Saved entries

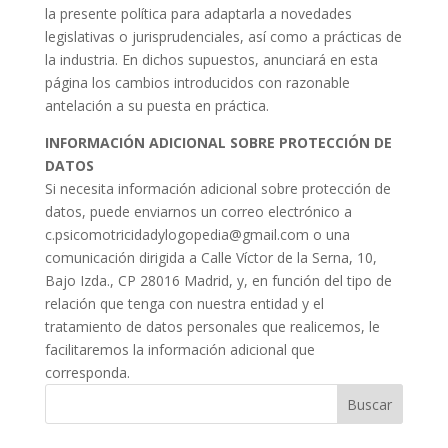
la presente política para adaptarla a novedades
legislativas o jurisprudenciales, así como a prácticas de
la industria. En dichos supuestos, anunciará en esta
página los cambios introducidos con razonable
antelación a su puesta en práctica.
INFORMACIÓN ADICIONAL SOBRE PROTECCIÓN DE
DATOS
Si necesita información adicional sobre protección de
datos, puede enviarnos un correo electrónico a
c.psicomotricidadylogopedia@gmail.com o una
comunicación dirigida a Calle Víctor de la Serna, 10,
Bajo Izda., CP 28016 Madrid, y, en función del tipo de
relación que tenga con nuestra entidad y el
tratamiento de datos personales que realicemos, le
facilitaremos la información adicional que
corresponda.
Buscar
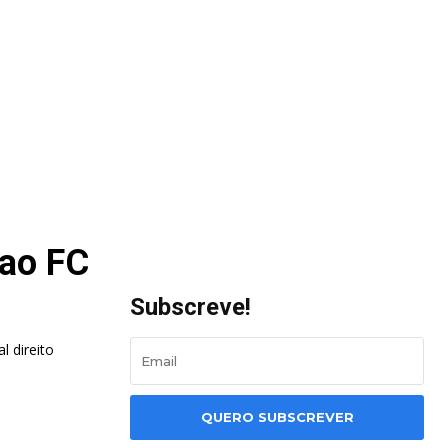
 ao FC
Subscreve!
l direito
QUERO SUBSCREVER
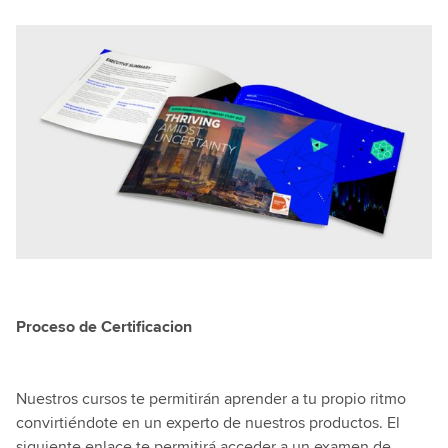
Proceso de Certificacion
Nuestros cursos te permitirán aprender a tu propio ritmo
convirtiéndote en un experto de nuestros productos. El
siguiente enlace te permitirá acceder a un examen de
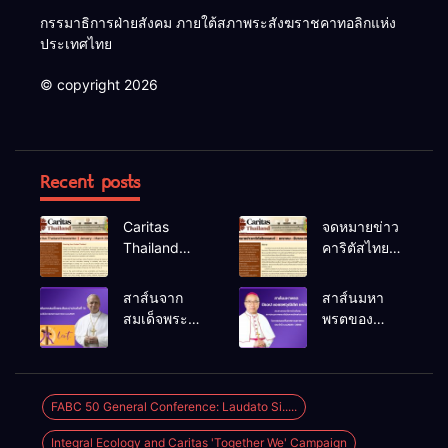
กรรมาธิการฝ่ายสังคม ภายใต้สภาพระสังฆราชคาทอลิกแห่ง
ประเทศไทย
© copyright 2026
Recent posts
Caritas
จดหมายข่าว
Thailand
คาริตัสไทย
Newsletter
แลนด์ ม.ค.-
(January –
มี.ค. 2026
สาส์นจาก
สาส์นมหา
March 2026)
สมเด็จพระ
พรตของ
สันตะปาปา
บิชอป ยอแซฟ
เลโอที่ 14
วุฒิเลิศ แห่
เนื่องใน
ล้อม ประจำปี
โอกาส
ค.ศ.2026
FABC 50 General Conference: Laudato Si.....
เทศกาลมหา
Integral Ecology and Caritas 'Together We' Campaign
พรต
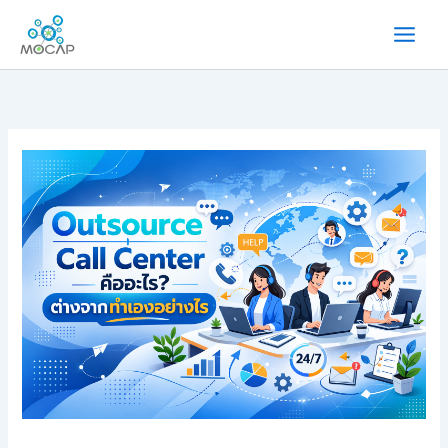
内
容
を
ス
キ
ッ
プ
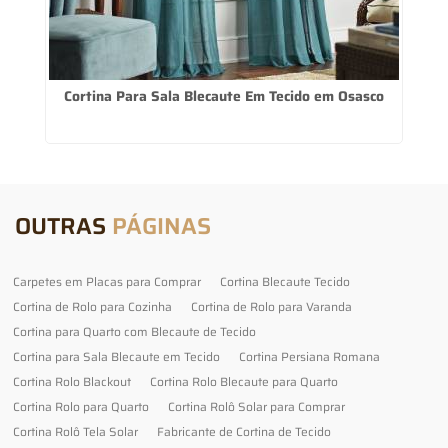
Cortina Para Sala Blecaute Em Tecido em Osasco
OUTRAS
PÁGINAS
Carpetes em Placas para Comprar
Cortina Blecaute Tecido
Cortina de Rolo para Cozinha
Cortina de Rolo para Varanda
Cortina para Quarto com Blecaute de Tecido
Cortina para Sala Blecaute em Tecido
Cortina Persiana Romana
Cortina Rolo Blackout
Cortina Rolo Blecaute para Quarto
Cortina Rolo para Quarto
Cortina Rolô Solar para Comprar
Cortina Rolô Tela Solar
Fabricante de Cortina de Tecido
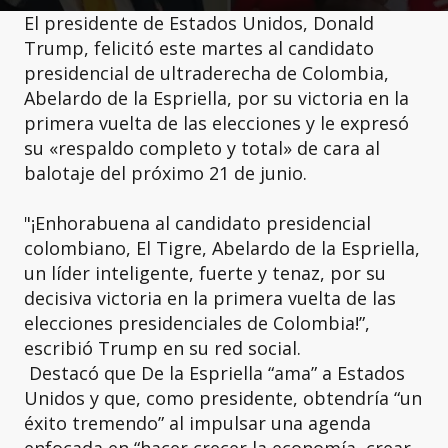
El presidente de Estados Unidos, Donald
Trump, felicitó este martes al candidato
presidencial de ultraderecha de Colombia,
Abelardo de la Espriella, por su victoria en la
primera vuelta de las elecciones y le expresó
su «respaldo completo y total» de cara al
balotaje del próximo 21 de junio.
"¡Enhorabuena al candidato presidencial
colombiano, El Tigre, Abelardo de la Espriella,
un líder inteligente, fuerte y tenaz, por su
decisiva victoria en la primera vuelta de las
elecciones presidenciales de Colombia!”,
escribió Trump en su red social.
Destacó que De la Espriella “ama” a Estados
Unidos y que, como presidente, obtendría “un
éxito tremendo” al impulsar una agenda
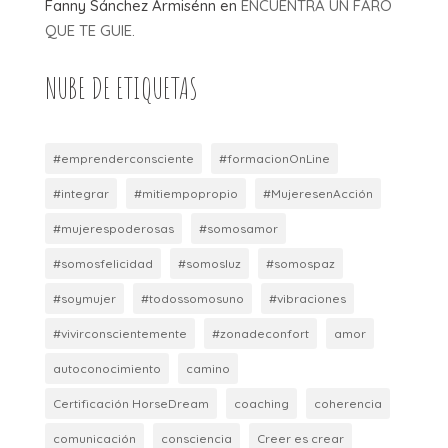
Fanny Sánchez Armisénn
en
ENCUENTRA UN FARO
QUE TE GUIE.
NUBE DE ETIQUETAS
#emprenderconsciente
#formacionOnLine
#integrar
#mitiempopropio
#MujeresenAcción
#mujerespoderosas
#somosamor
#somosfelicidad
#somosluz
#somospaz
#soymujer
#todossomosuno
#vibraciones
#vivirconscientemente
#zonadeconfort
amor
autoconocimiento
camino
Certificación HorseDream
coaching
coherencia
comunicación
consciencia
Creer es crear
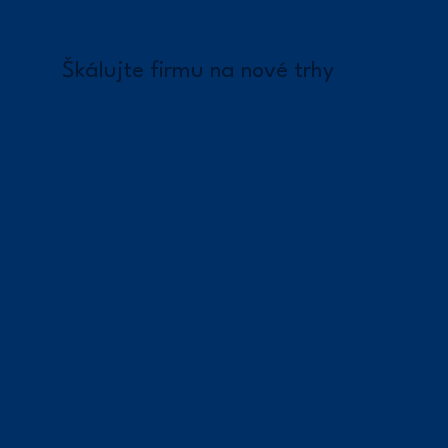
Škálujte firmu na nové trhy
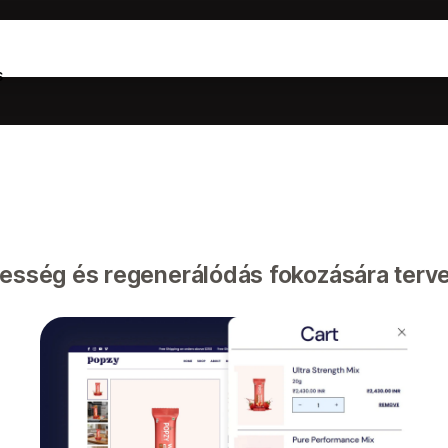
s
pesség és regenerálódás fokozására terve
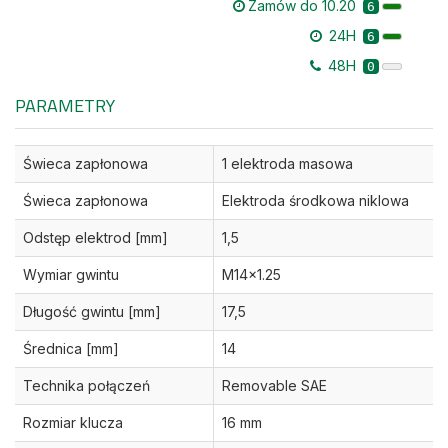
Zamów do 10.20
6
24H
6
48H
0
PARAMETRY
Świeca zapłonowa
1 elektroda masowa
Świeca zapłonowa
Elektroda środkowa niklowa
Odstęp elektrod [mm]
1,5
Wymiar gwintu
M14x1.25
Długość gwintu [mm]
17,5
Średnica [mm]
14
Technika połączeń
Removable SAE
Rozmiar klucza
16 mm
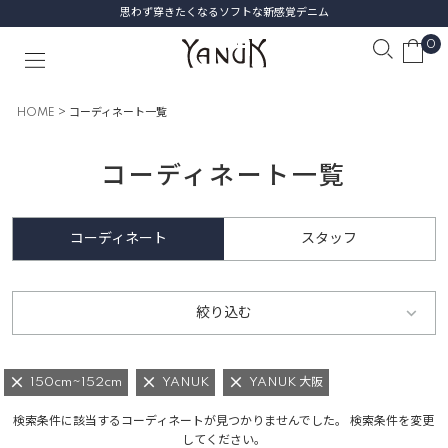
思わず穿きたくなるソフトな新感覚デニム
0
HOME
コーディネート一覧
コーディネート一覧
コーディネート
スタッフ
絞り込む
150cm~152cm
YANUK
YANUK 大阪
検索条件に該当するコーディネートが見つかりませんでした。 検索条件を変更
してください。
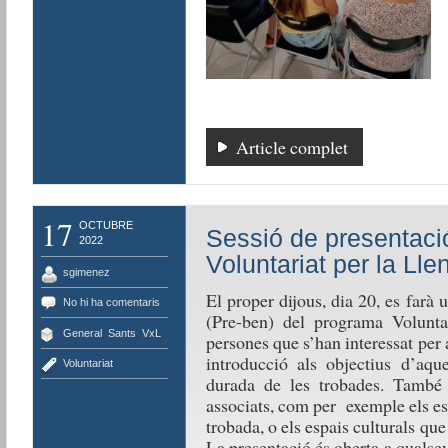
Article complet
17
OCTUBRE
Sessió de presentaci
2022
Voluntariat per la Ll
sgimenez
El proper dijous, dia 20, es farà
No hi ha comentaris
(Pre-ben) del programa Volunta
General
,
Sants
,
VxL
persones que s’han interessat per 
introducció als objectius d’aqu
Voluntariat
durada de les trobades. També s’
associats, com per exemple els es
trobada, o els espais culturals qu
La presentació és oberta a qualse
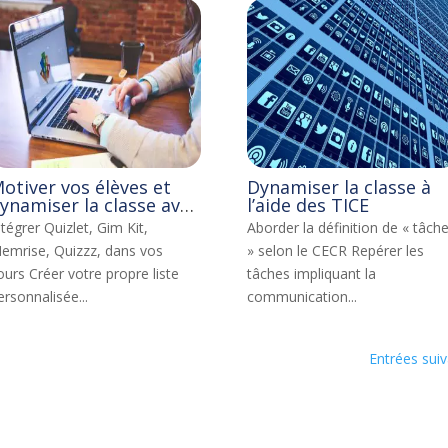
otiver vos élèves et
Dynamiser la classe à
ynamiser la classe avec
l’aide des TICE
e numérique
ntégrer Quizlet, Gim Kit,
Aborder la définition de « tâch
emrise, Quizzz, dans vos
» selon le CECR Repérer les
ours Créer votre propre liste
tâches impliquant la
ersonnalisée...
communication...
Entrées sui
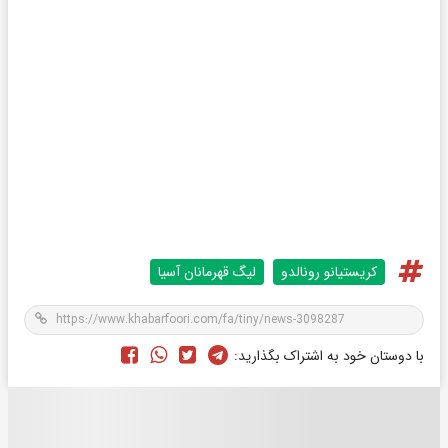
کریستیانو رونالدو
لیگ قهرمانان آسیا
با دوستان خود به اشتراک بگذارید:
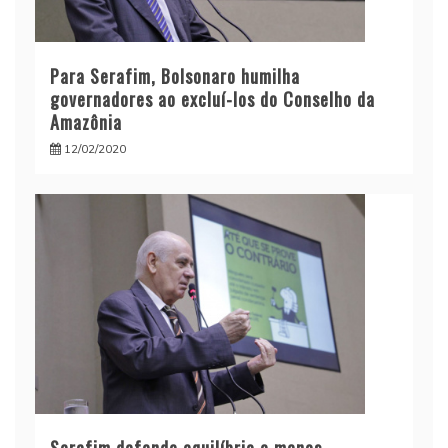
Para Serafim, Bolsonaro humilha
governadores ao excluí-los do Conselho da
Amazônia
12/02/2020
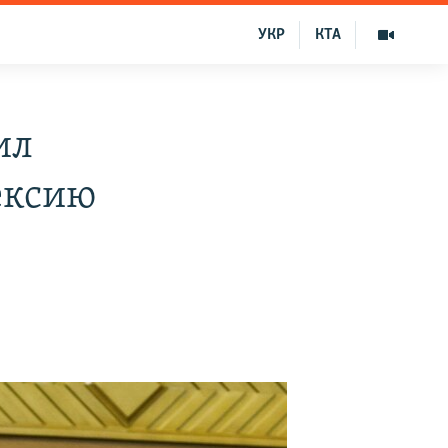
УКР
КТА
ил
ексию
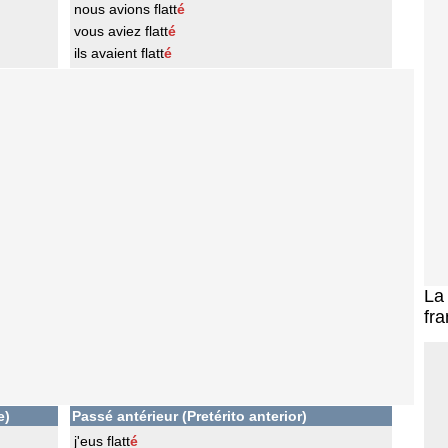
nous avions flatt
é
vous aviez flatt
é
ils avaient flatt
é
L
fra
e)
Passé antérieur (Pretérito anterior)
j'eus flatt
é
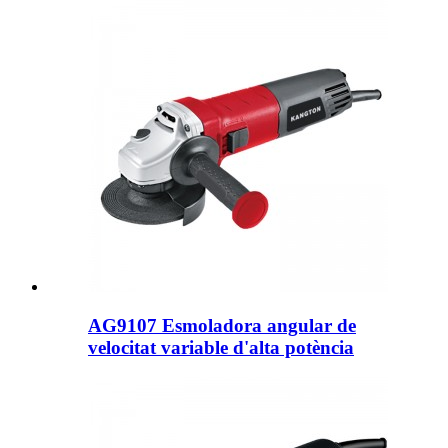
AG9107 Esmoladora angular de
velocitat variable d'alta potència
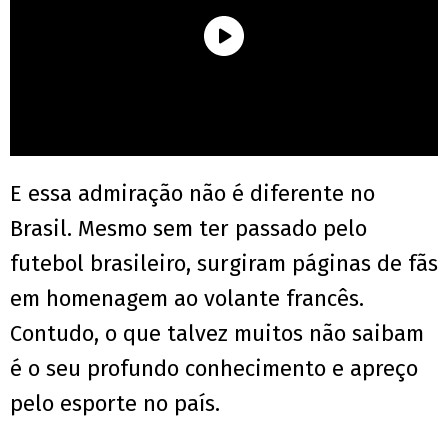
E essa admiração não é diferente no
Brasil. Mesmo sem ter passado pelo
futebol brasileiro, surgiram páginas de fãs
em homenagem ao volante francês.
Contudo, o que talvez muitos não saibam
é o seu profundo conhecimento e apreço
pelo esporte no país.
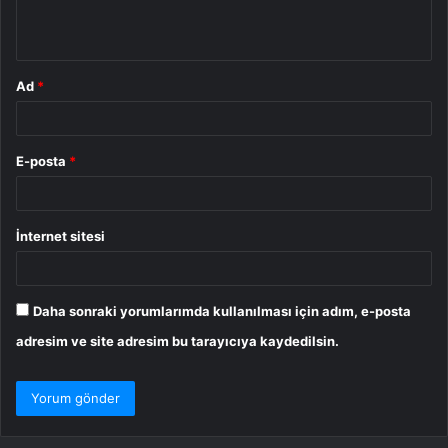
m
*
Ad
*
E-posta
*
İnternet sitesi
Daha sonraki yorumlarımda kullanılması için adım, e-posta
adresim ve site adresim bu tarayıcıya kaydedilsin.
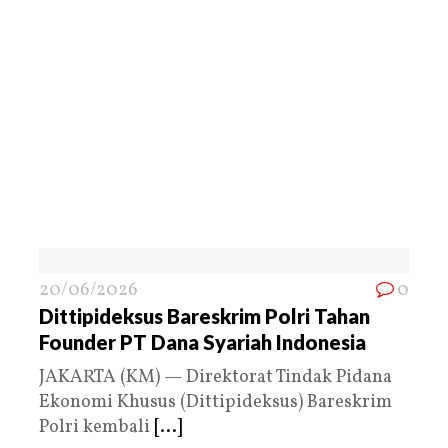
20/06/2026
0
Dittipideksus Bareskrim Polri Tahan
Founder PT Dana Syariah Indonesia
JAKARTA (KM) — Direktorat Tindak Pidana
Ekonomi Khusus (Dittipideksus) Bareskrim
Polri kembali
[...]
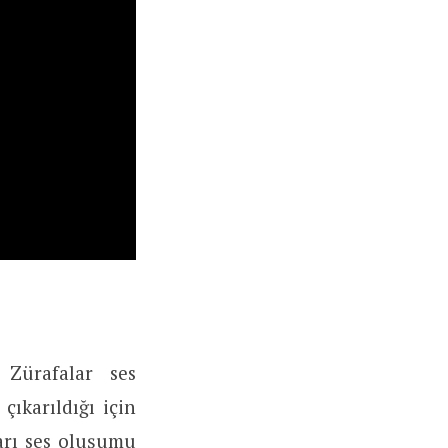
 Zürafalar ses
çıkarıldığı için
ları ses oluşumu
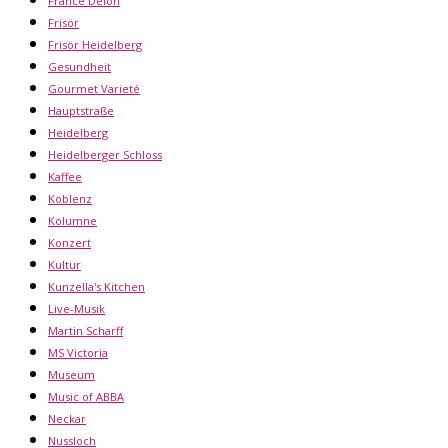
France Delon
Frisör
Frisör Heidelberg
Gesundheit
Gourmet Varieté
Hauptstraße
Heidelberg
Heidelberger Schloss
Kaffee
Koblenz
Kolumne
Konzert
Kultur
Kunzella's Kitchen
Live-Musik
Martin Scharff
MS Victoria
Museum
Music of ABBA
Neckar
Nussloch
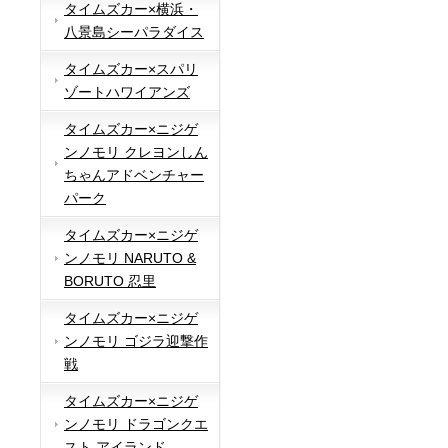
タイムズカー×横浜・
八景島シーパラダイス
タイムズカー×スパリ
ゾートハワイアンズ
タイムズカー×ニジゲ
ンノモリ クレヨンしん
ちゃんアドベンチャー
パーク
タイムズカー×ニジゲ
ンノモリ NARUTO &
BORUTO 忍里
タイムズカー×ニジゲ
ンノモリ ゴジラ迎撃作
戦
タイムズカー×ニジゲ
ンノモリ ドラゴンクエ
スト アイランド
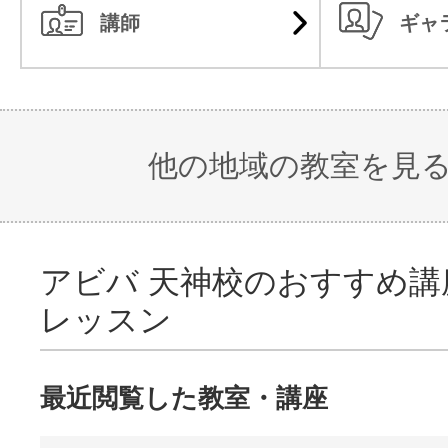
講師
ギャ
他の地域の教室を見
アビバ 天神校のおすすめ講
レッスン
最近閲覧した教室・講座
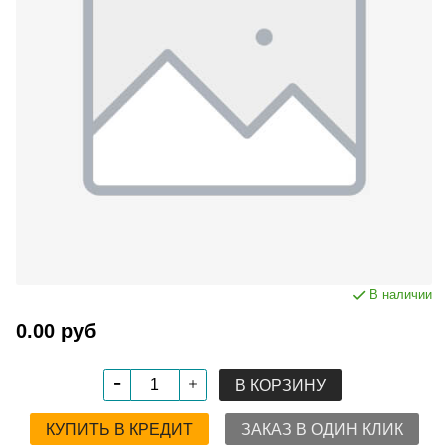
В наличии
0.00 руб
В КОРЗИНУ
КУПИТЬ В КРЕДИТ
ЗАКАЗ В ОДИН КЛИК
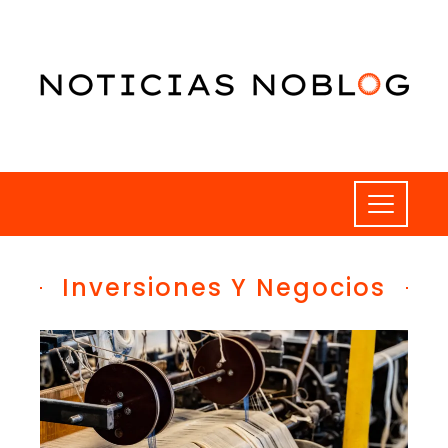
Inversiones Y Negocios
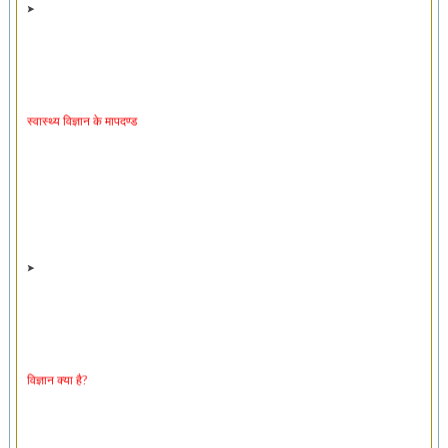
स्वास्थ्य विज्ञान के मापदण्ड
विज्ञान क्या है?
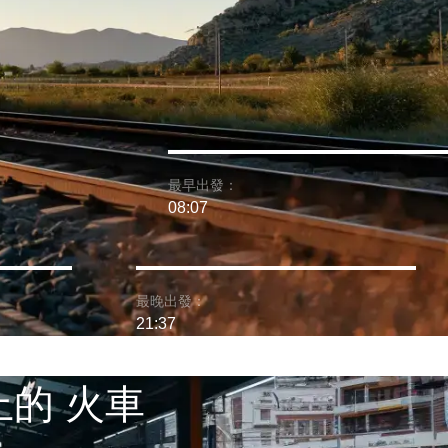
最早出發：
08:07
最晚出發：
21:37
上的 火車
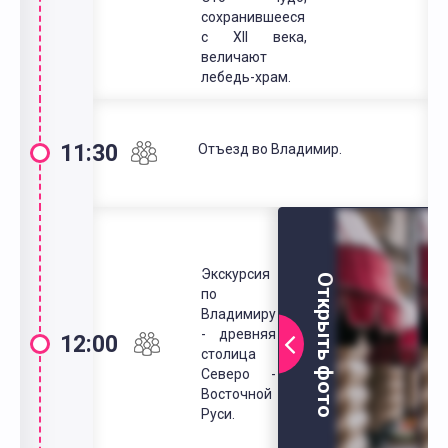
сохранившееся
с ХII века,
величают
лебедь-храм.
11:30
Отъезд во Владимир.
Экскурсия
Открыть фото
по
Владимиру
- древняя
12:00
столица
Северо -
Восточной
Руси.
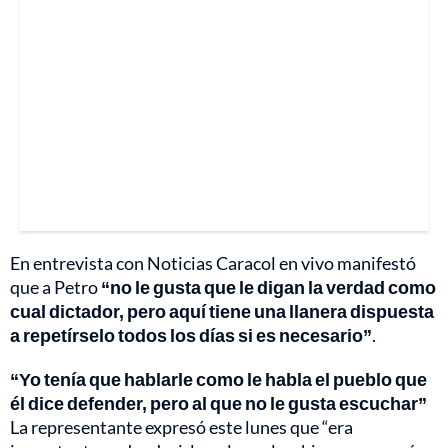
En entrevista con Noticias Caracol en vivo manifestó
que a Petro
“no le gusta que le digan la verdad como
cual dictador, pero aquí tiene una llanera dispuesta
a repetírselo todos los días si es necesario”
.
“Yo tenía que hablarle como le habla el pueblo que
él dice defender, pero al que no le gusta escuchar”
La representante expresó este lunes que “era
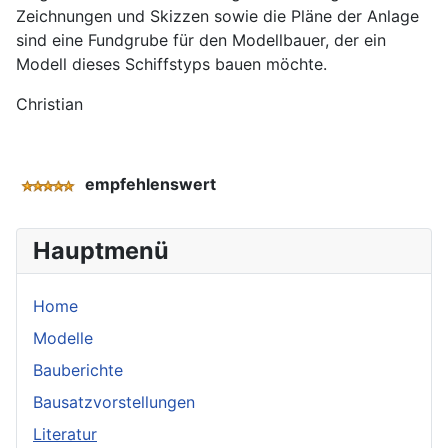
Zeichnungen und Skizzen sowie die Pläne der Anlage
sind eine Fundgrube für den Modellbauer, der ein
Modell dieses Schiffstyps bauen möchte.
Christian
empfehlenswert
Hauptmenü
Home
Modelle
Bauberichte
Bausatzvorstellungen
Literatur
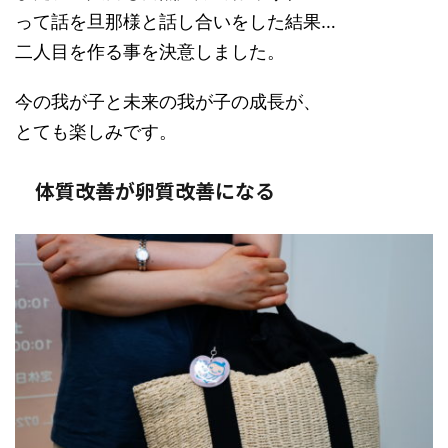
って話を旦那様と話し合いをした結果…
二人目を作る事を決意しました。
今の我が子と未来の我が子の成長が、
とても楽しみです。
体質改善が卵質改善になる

> **What you have to do**
Report, with no additional words, how many lines in the records above contain the word "Blecaute".

> **Written solution**
5